Setting-up ¶
Before we start tutorial, we need to set up our work environment. In particular, we need to:
access files prepared for the tutorial and keep folder structures organised
Using computational resources ¶
We have booked half a node on Rackham per course participant. To run the tutorial in the interactive mode log to Rackham and run salloc command:
ssh -Y <username>@rackham.uppmax.uu.se
salloc -A g2020XXX -t 04:00:00 -p core -n 8 --no-shell --reservation=g2020XXX_X
where X should be 1 for day one, 2 for day, 3 for day 3 and so on. This gives you access for four hours, so you will repeat this in the afternoon.
Please make sure you do it only ONCE, as by repeating this command you will use up resources reserved for others.
Check which node you were assigned
$ squeue -u <username>
And connect to your node with
ssh -Y <nodename>
Directory structure ¶
There are many files which are part of the data set as well as there are additional files with annotations that are required to run various steps in this tutorial. Therefore saving files in a structured manner is essential to keep track of the analysis steps (and always a good practice). We have preset data access and environment for you. To use these settings run:
chiseq_data.shthat sets up directory structure and creates symbolic links to data as well as copies smaller files [RUN ONLY ONCE]chipseq_env.shthat sets several environmental variables you will use in the exercise: [RUN EVERY TIME when the connection to Uppmax has been broken, i.e. via logging out]
Copy the scripts to your home directory and execute them:
cp /sw/share/compstore/courses/ngsintro/chipseq/scripts/setup/chipseq_data.sh ./
cp /sw/share/compstore/courses/ngsintro/chipseq/scripts/setup/chipseq_env.sh ./
source chipseq_data.sh
source chipseq_env.sh
You should see a directory named chipseq:
ls ~
cd ~/chipseq/analysis
Commands and modules ¶
Many commands are quite long as there are many input files as well as several parameters to set up. Consequently a command may span over several lines of text. The **backslash character
** \
indicates to the interpreter that the command input will continue in the following line, not executing the command prematurely.

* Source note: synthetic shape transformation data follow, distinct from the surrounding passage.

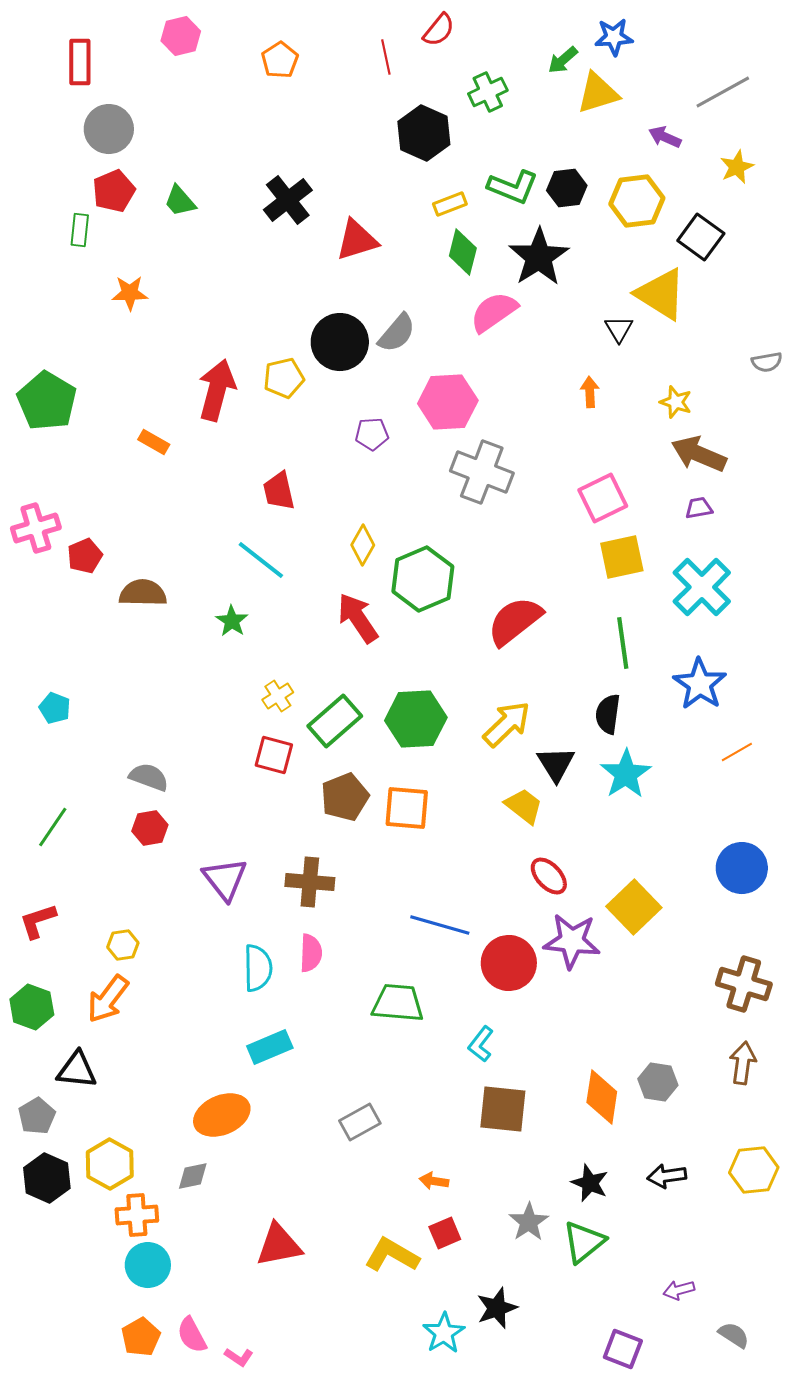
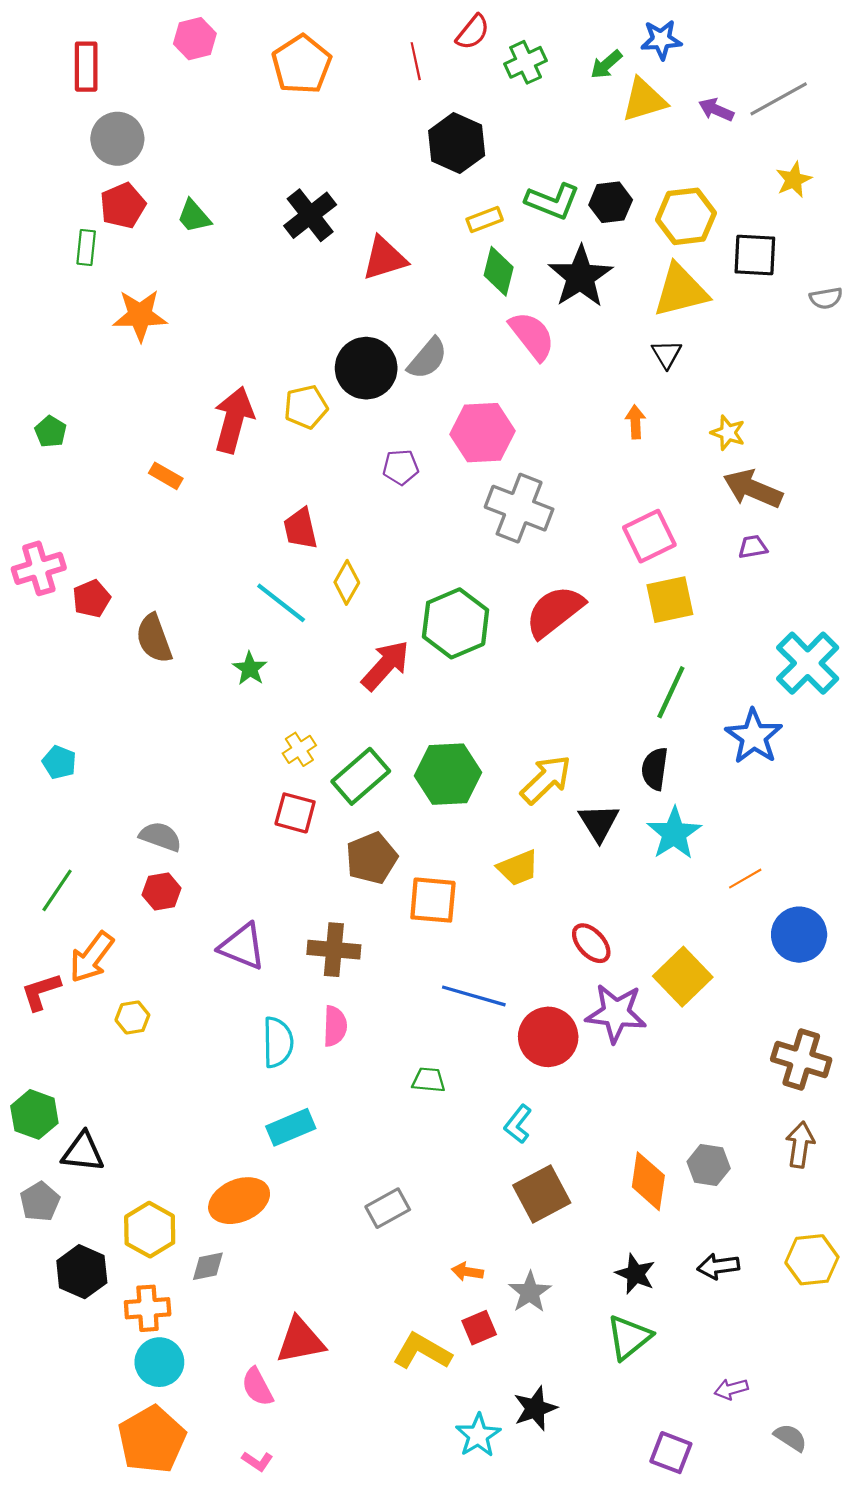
orange pentagon: (280, 60) -> (302, 64), size x1.5
green cross: (488, 92) -> (526, 62), moved
purple arrow: (665, 137) -> (716, 110), moved
black square: (701, 237) -> (755, 255), turned -33
orange star: (130, 293) -> (140, 315), size x1.4
yellow triangle: (661, 294) -> (681, 291), moved, turned -46
pink semicircle: (494, 312) -> (532, 336), turned 87
gray semicircle: (767, 362) -> (826, 298), moved
green pentagon: (47, 401) -> (51, 432), size x0.5
yellow diamond: (363, 545) -> (347, 582), moved
cyan cross: (702, 587) -> (808, 663), moved
brown semicircle: (143, 593) -> (154, 638), turned -111
red arrow: (358, 618) -> (386, 665), turned 76
red semicircle: (515, 621) -> (555, 612), moved
green line: (623, 643) -> (671, 692), turned 33
orange line: (737, 752) -> (745, 879), moved
yellow trapezoid: (524, 806) -> (518, 868), moved, turned 120
orange square: (407, 808) -> (433, 900), moved
purple triangle: (225, 879) -> (242, 946), turned -30
orange arrow: (108, 999) -> (92, 957), moved
green trapezoid: (398, 1003) -> (429, 1080), size x0.6
green hexagon: (32, 1007) -> (34, 1114), moved
brown square: (503, 1109) -> (542, 1194), turned -34
yellow hexagon: (110, 1164) -> (150, 1230), moved
black hexagon: (47, 1178) -> (82, 1272), moved
gray star: (529, 1222) -> (530, 1292), moved
pink semicircle: (192, 1335) -> (257, 1387), moved
orange pentagon: (141, 1337) -> (152, 1440), size x1.6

To see all options for applications used throughout the class type command -h to view usage help.
You will notice that you will load and unload modules practically before and after each command. This is done because there are often dependency conflicts between the modules used in this exercise. If not unloaded, some modules will cause error messages from the module system on Rackham. More on module system is here: https://www.uppmax.uu.se/resources/software/module-system/
The commands in this tutorial contain pathways as we set them up in the above steps. If you change file locations, you will need to adjust pathways to match these changes when running commands.